A faint touch of color leaped into her cheeks. She met her father's glance with an inquiring one of her own.

"Well—yes. Rather," she said at last. "He's a nice boy."

"Better not," Gower rumbled. His frown grew deeper. His teeth clamped a cigar in one corner of his mouth at an aggressive angle. "Granted that he is what you call a nice boy. I'll admit he's good-looking and that he dances well. And he seems to pack a punch up his sleeve. I'd suggest that you don't cultivate any romantic fancy for him. Because he's making himself a nuisance in my business—and I'm going to smash him."

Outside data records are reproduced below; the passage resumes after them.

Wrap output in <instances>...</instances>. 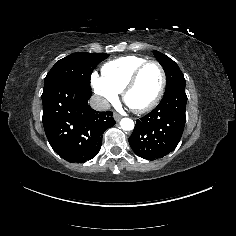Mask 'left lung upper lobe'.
<instances>
[{
	"mask_svg": "<svg viewBox=\"0 0 236 236\" xmlns=\"http://www.w3.org/2000/svg\"><path fill=\"white\" fill-rule=\"evenodd\" d=\"M154 55L166 73V90L182 87L185 88V79L178 65L165 54L154 50Z\"/></svg>",
	"mask_w": 236,
	"mask_h": 236,
	"instance_id": "left-lung-upper-lobe-1",
	"label": "left lung upper lobe"
}]
</instances>
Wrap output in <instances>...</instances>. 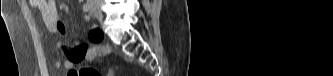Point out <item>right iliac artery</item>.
<instances>
[{"mask_svg":"<svg viewBox=\"0 0 333 76\" xmlns=\"http://www.w3.org/2000/svg\"><path fill=\"white\" fill-rule=\"evenodd\" d=\"M90 9H91V2H87V3L83 6V10H84L85 12H88V11H90Z\"/></svg>","mask_w":333,"mask_h":76,"instance_id":"82829eb1","label":"right iliac artery"}]
</instances>
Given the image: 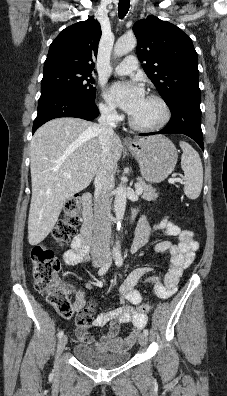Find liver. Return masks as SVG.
Listing matches in <instances>:
<instances>
[{"label":"liver","mask_w":227,"mask_h":396,"mask_svg":"<svg viewBox=\"0 0 227 396\" xmlns=\"http://www.w3.org/2000/svg\"><path fill=\"white\" fill-rule=\"evenodd\" d=\"M95 124L80 118H56L41 126L31 141L32 198L28 217L30 245L42 242L54 228L67 199L89 186L102 162ZM120 138L110 139L109 156L119 161ZM64 174H70L65 178Z\"/></svg>","instance_id":"liver-1"}]
</instances>
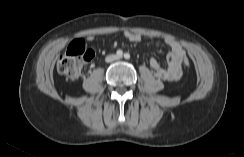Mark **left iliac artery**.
<instances>
[{
  "mask_svg": "<svg viewBox=\"0 0 244 157\" xmlns=\"http://www.w3.org/2000/svg\"><path fill=\"white\" fill-rule=\"evenodd\" d=\"M124 58H125V59H130V54H129V53H125V54H124Z\"/></svg>",
  "mask_w": 244,
  "mask_h": 157,
  "instance_id": "obj_1",
  "label": "left iliac artery"
}]
</instances>
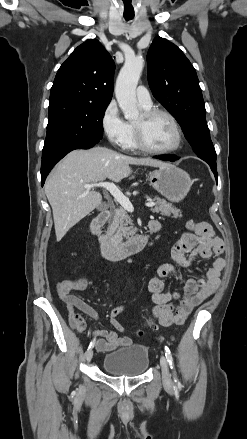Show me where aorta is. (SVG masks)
I'll list each match as a JSON object with an SVG mask.
<instances>
[{
  "label": "aorta",
  "mask_w": 247,
  "mask_h": 439,
  "mask_svg": "<svg viewBox=\"0 0 247 439\" xmlns=\"http://www.w3.org/2000/svg\"><path fill=\"white\" fill-rule=\"evenodd\" d=\"M144 67L140 57L127 58L116 80L115 95L127 120L139 115L136 99V87Z\"/></svg>",
  "instance_id": "aorta-1"
}]
</instances>
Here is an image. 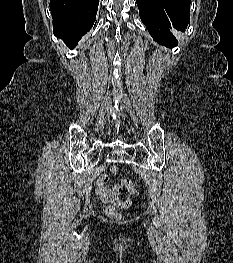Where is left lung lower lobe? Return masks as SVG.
<instances>
[{"label": "left lung lower lobe", "instance_id": "1", "mask_svg": "<svg viewBox=\"0 0 233 263\" xmlns=\"http://www.w3.org/2000/svg\"><path fill=\"white\" fill-rule=\"evenodd\" d=\"M139 15L149 33L159 44L174 47V29L184 32L190 24L191 0H136Z\"/></svg>", "mask_w": 233, "mask_h": 263}]
</instances>
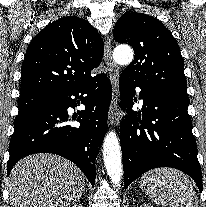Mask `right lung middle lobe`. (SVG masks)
I'll use <instances>...</instances> for the list:
<instances>
[{
    "label": "right lung middle lobe",
    "instance_id": "dd1d6c3e",
    "mask_svg": "<svg viewBox=\"0 0 206 207\" xmlns=\"http://www.w3.org/2000/svg\"><path fill=\"white\" fill-rule=\"evenodd\" d=\"M53 101L51 94H35L20 97L18 102V115L30 112L39 107L49 105Z\"/></svg>",
    "mask_w": 206,
    "mask_h": 207
}]
</instances>
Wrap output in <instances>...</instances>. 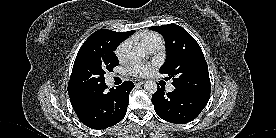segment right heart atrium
<instances>
[{
	"mask_svg": "<svg viewBox=\"0 0 276 138\" xmlns=\"http://www.w3.org/2000/svg\"><path fill=\"white\" fill-rule=\"evenodd\" d=\"M127 49H128L127 42H122L121 44L118 45V47L115 50V54L119 60L125 59L127 54Z\"/></svg>",
	"mask_w": 276,
	"mask_h": 138,
	"instance_id": "d8ad5b80",
	"label": "right heart atrium"
}]
</instances>
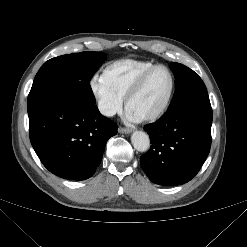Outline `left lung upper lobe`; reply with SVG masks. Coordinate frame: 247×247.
Listing matches in <instances>:
<instances>
[{
  "label": "left lung upper lobe",
  "instance_id": "1",
  "mask_svg": "<svg viewBox=\"0 0 247 247\" xmlns=\"http://www.w3.org/2000/svg\"><path fill=\"white\" fill-rule=\"evenodd\" d=\"M169 66L175 76V93L168 110L195 101L209 100L202 79L193 70L179 63H170Z\"/></svg>",
  "mask_w": 247,
  "mask_h": 247
}]
</instances>
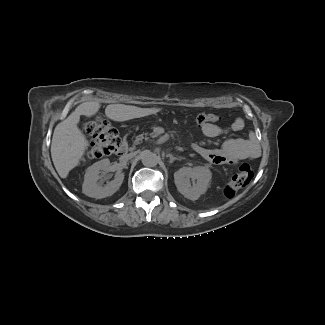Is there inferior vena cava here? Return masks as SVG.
Returning a JSON list of instances; mask_svg holds the SVG:
<instances>
[{
	"label": "inferior vena cava",
	"mask_w": 325,
	"mask_h": 325,
	"mask_svg": "<svg viewBox=\"0 0 325 325\" xmlns=\"http://www.w3.org/2000/svg\"><path fill=\"white\" fill-rule=\"evenodd\" d=\"M132 157H133V154H128V155L123 156L122 158H123L124 160H129V159H131Z\"/></svg>",
	"instance_id": "602c4592"
}]
</instances>
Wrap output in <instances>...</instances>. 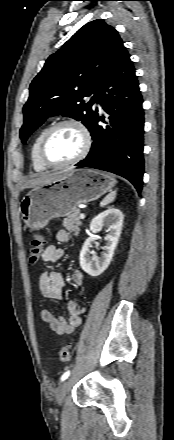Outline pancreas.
<instances>
[{
	"label": "pancreas",
	"instance_id": "pancreas-1",
	"mask_svg": "<svg viewBox=\"0 0 174 440\" xmlns=\"http://www.w3.org/2000/svg\"><path fill=\"white\" fill-rule=\"evenodd\" d=\"M80 211L75 210L72 214L68 215L63 220V226L71 233H74L75 236H78L80 233V227L82 222L79 218Z\"/></svg>",
	"mask_w": 174,
	"mask_h": 440
}]
</instances>
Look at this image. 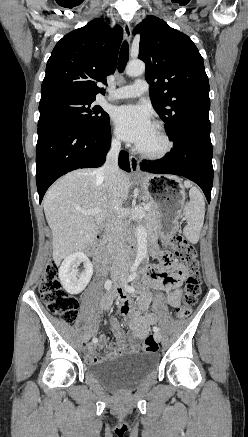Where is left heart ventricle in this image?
Masks as SVG:
<instances>
[{"mask_svg":"<svg viewBox=\"0 0 248 437\" xmlns=\"http://www.w3.org/2000/svg\"><path fill=\"white\" fill-rule=\"evenodd\" d=\"M138 146L146 151L156 152L163 148L164 143L157 129L153 126L148 136Z\"/></svg>","mask_w":248,"mask_h":437,"instance_id":"left-heart-ventricle-1","label":"left heart ventricle"}]
</instances>
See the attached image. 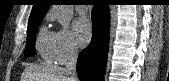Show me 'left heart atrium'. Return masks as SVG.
Masks as SVG:
<instances>
[{"label": "left heart atrium", "mask_w": 169, "mask_h": 81, "mask_svg": "<svg viewBox=\"0 0 169 81\" xmlns=\"http://www.w3.org/2000/svg\"><path fill=\"white\" fill-rule=\"evenodd\" d=\"M73 32L77 43L81 46L86 45L91 38L92 27L90 21L85 17H80L73 24Z\"/></svg>", "instance_id": "1"}]
</instances>
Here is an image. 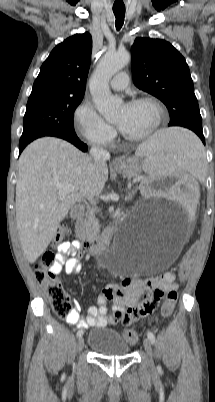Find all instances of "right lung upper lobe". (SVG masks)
<instances>
[{"instance_id":"obj_1","label":"right lung upper lobe","mask_w":215,"mask_h":402,"mask_svg":"<svg viewBox=\"0 0 215 402\" xmlns=\"http://www.w3.org/2000/svg\"><path fill=\"white\" fill-rule=\"evenodd\" d=\"M91 52L92 37L88 32L58 44L42 64L30 96L42 93L84 96Z\"/></svg>"}]
</instances>
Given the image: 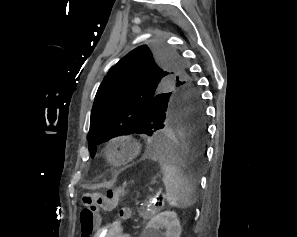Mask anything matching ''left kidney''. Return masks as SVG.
<instances>
[{
	"label": "left kidney",
	"instance_id": "obj_1",
	"mask_svg": "<svg viewBox=\"0 0 297 237\" xmlns=\"http://www.w3.org/2000/svg\"><path fill=\"white\" fill-rule=\"evenodd\" d=\"M166 229L162 232L161 229ZM182 232L176 212L164 211L154 216L143 231V237H180Z\"/></svg>",
	"mask_w": 297,
	"mask_h": 237
}]
</instances>
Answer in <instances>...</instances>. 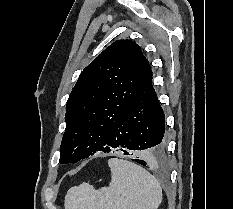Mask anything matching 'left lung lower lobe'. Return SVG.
<instances>
[{
    "mask_svg": "<svg viewBox=\"0 0 233 209\" xmlns=\"http://www.w3.org/2000/svg\"><path fill=\"white\" fill-rule=\"evenodd\" d=\"M151 79L152 70L144 77L125 111L112 126L103 150L110 152L120 148L126 155H129L126 150H146L144 160L132 159L145 167L164 162L165 117Z\"/></svg>",
    "mask_w": 233,
    "mask_h": 209,
    "instance_id": "left-lung-lower-lobe-1",
    "label": "left lung lower lobe"
}]
</instances>
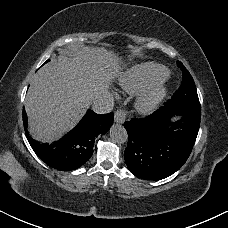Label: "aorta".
<instances>
[{
    "label": "aorta",
    "mask_w": 228,
    "mask_h": 228,
    "mask_svg": "<svg viewBox=\"0 0 228 228\" xmlns=\"http://www.w3.org/2000/svg\"><path fill=\"white\" fill-rule=\"evenodd\" d=\"M110 137L115 143H125L128 140L126 129L120 124H114L110 129Z\"/></svg>",
    "instance_id": "762f6f07"
}]
</instances>
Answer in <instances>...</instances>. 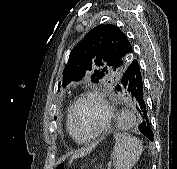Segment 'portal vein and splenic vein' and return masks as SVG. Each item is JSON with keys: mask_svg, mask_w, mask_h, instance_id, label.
<instances>
[{"mask_svg": "<svg viewBox=\"0 0 177 169\" xmlns=\"http://www.w3.org/2000/svg\"><path fill=\"white\" fill-rule=\"evenodd\" d=\"M105 169H111V163H108V165L105 167Z\"/></svg>", "mask_w": 177, "mask_h": 169, "instance_id": "obj_1", "label": "portal vein and splenic vein"}]
</instances>
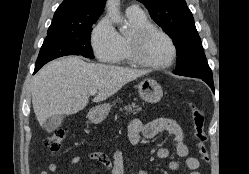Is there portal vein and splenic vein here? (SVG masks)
I'll use <instances>...</instances> for the list:
<instances>
[{
	"mask_svg": "<svg viewBox=\"0 0 249 174\" xmlns=\"http://www.w3.org/2000/svg\"><path fill=\"white\" fill-rule=\"evenodd\" d=\"M97 93V90H91L90 95H95Z\"/></svg>",
	"mask_w": 249,
	"mask_h": 174,
	"instance_id": "portal-vein-and-splenic-vein-1",
	"label": "portal vein and splenic vein"
}]
</instances>
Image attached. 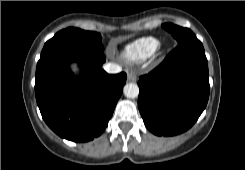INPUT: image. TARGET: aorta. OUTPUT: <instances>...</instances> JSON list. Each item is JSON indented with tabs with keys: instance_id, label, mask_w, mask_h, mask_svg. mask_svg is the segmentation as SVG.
Segmentation results:
<instances>
[{
	"instance_id": "762f6f07",
	"label": "aorta",
	"mask_w": 245,
	"mask_h": 170,
	"mask_svg": "<svg viewBox=\"0 0 245 170\" xmlns=\"http://www.w3.org/2000/svg\"><path fill=\"white\" fill-rule=\"evenodd\" d=\"M124 95L127 98H136L139 95V87L135 83H127L124 86Z\"/></svg>"
}]
</instances>
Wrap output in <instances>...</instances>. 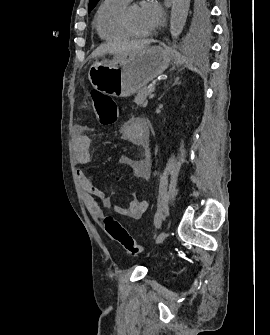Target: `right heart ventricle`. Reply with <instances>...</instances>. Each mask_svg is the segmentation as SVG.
<instances>
[{"label": "right heart ventricle", "mask_w": 270, "mask_h": 335, "mask_svg": "<svg viewBox=\"0 0 270 335\" xmlns=\"http://www.w3.org/2000/svg\"><path fill=\"white\" fill-rule=\"evenodd\" d=\"M129 3L122 0H103L95 15V30L97 35L106 41H119L129 36L120 25V14ZM151 78V77H128Z\"/></svg>", "instance_id": "obj_1"}]
</instances>
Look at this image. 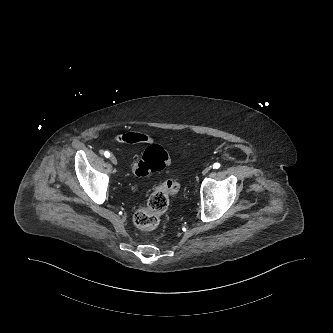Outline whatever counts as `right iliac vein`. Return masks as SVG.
Wrapping results in <instances>:
<instances>
[{
  "label": "right iliac vein",
  "instance_id": "right-iliac-vein-1",
  "mask_svg": "<svg viewBox=\"0 0 333 333\" xmlns=\"http://www.w3.org/2000/svg\"><path fill=\"white\" fill-rule=\"evenodd\" d=\"M110 160L112 164L116 165L117 164V158L114 155H111Z\"/></svg>",
  "mask_w": 333,
  "mask_h": 333
}]
</instances>
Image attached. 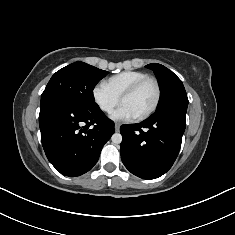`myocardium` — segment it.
Here are the masks:
<instances>
[{
  "mask_svg": "<svg viewBox=\"0 0 235 235\" xmlns=\"http://www.w3.org/2000/svg\"><path fill=\"white\" fill-rule=\"evenodd\" d=\"M148 82H151L154 84L155 90H156V96H155V100H154L152 106L147 111H145L141 115L137 116V119H139V120L146 119L152 113H154L160 103L161 87H160L158 80L156 78L150 77V76L143 78V79L139 80L138 82H136L135 84H133L131 87H129L126 91H124V93L120 97V102L122 103V101L126 97H129V96L135 94L141 87H143Z\"/></svg>",
  "mask_w": 235,
  "mask_h": 235,
  "instance_id": "myocardium-1",
  "label": "myocardium"
}]
</instances>
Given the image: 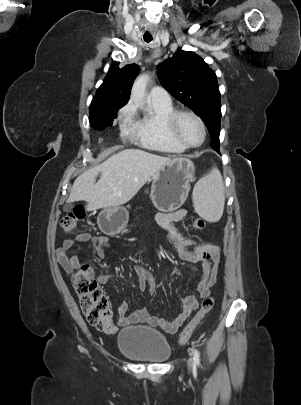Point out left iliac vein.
<instances>
[{"instance_id": "obj_1", "label": "left iliac vein", "mask_w": 301, "mask_h": 405, "mask_svg": "<svg viewBox=\"0 0 301 405\" xmlns=\"http://www.w3.org/2000/svg\"><path fill=\"white\" fill-rule=\"evenodd\" d=\"M192 364H193V360H192V358L190 357L189 360H188V366H189V368L192 366Z\"/></svg>"}]
</instances>
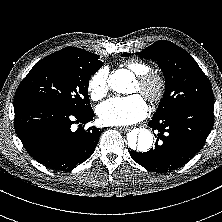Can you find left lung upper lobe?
<instances>
[{"mask_svg": "<svg viewBox=\"0 0 222 222\" xmlns=\"http://www.w3.org/2000/svg\"><path fill=\"white\" fill-rule=\"evenodd\" d=\"M136 54L157 61L165 77V93L154 116H162L192 104L214 105L208 78L197 62L179 46L162 40Z\"/></svg>", "mask_w": 222, "mask_h": 222, "instance_id": "1", "label": "left lung upper lobe"}]
</instances>
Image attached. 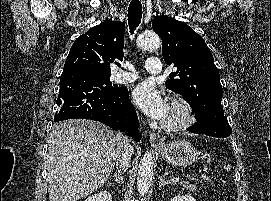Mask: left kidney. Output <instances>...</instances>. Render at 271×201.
Returning <instances> with one entry per match:
<instances>
[{
    "mask_svg": "<svg viewBox=\"0 0 271 201\" xmlns=\"http://www.w3.org/2000/svg\"><path fill=\"white\" fill-rule=\"evenodd\" d=\"M170 201H196L191 195H177L170 199Z\"/></svg>",
    "mask_w": 271,
    "mask_h": 201,
    "instance_id": "1",
    "label": "left kidney"
}]
</instances>
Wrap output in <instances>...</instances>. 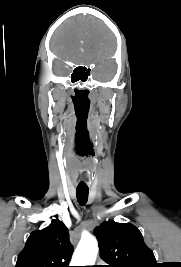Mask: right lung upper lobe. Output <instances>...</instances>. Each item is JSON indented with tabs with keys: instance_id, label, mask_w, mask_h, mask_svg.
<instances>
[{
	"instance_id": "obj_1",
	"label": "right lung upper lobe",
	"mask_w": 181,
	"mask_h": 267,
	"mask_svg": "<svg viewBox=\"0 0 181 267\" xmlns=\"http://www.w3.org/2000/svg\"><path fill=\"white\" fill-rule=\"evenodd\" d=\"M72 252L68 229L56 219L30 234L15 267H70Z\"/></svg>"
}]
</instances>
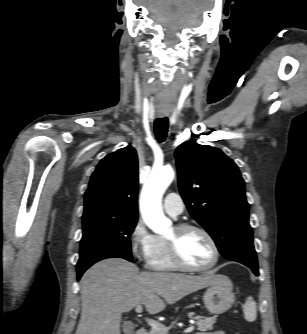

Gower turned away. If he had lingered he might have observed unmistakable signs of temper. Betty flew storm signals from cheek and eye. She looked after her father with something akin to defiance, likewise with an air of astonishment.

"As if I—" she left the whispered sentence unfinished.

She perched herself on the mahogany-capped rail, and while she waited for Nelly Abbott she gave herself up to thinking of herself and her father and her father's amazing warning which carried a veiled threat,—an open threat so far as Jack MacRae was concerned. Why should he cut loose like that on her?

She stared thoughtfully at the Blackbird, marked the trollers slipping in from the grounds and clustering around the chunky carrier.

It might have interested Mr. Horace Gower could he have received a verbatim report of his daughter's reflections for the next five minutes. But whether it would have pleased him it is hard to say.